Disentangling Competing Risks with and without Endogeneity



I was talking to a buddy about a study he is planning. I recognized the study has a significant competing risks problem, but to me, it seems a like special case of competing risks where I’m not sure the usual approaches work to resolve the issue. I’m realizing I don’t know how to solve this problem so figured I’d pose it to the hive mind.

Suppose you want to develop a prediction model for death from disease X. Disease X is really terrible and high incidence and mortality in the population of interest. Standard of care is to treat all patients in the population of interest w/ a drug known to be effective at lowering risk of developing disease X, and controlling severity of disease X if it develops. However, the drug has many side effects and itself can also cause death. You have a new molecular marker that is shown to explain multiple biological mechanisms and which has been shown to have sufficient predictive discrimination for disease X incidence (let’s make the assumption for now that the evidence showing this is valid). You want to use this marker, in conjunction with other clinical variables, to develop and validate a prediction model for disease X death, in hopes that you can better tailor treatment to risk. (So that you can later test whether this prediction model improves outcomes in an RCT)

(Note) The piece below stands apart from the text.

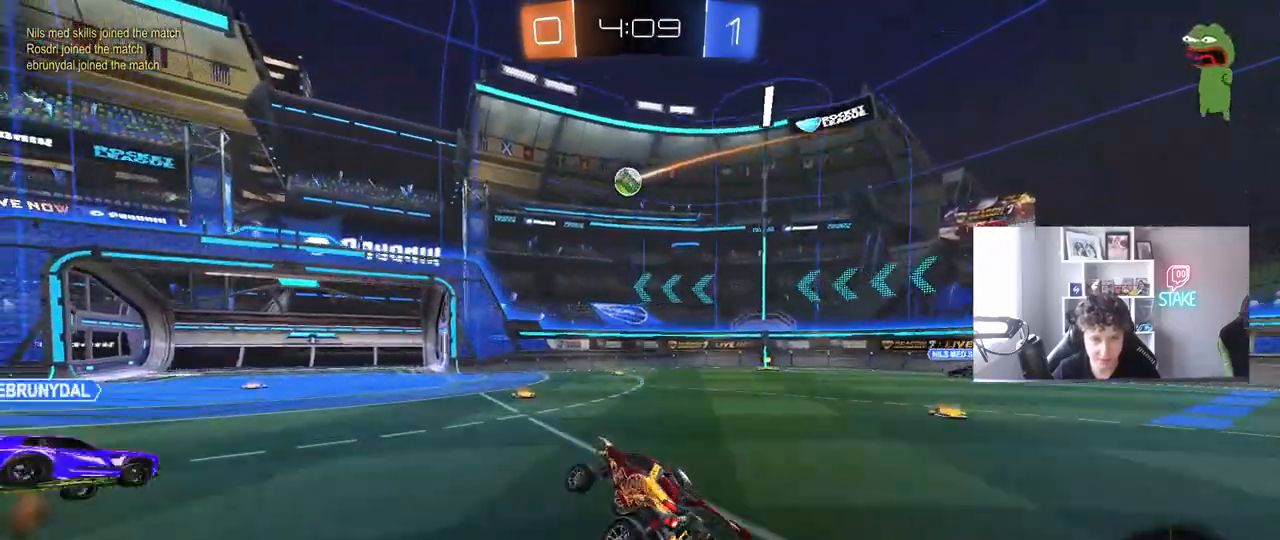
{"keys": ["a", "s"], "mouse": [], "mouse_move": "still", "events": [[383, "s", "down"], [433, "a", "down"]]}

Here’s the problem: As I see it, there are 4 possible states a patient can be in during the study.
Y0 = Alive
Y1 = Death from Disease X
Y2 = Death from treatment for Disease X
Y3 = Death from other causes

Y3 is a regular old competing risk, and can be addressed accordingly. However, presumably the clinician has a prior about the p(Y1) - or for that matter the p(Y2) - and alters treatment accordingly.

So, 2 questions:

  1. Given this endogeneity, how do you (or can you?) disentangle probability of death from disease X from probability of death from the treatment for disease X? (My sense is no).

  2. Putting the endogeneity aside, (Let’s say this is a perfect experiment where every patient gets exactly the same dose and duration of drug X), do censorship based approaches to competing risks still work? The conceptual study question is really: “is p(Y1) > p(Y2)?” So can you really get an accurate estimate of either p(Y1) or p(Y2) in this situation?

Curious to see how others would approach this problem. Any reading suggestions much appreciated as well.


This is a wonderful question for which I hope you get several answers. I think disintangling related from non-related causes of death is a very difficulty task. So difficult that sometimes I just want to predict death all-cause and to have a separate polytomous logistic model for predicting the cause given death. Or to have an ordinal model with multiple ranked outcomes. But it’s hard to rank non-related death.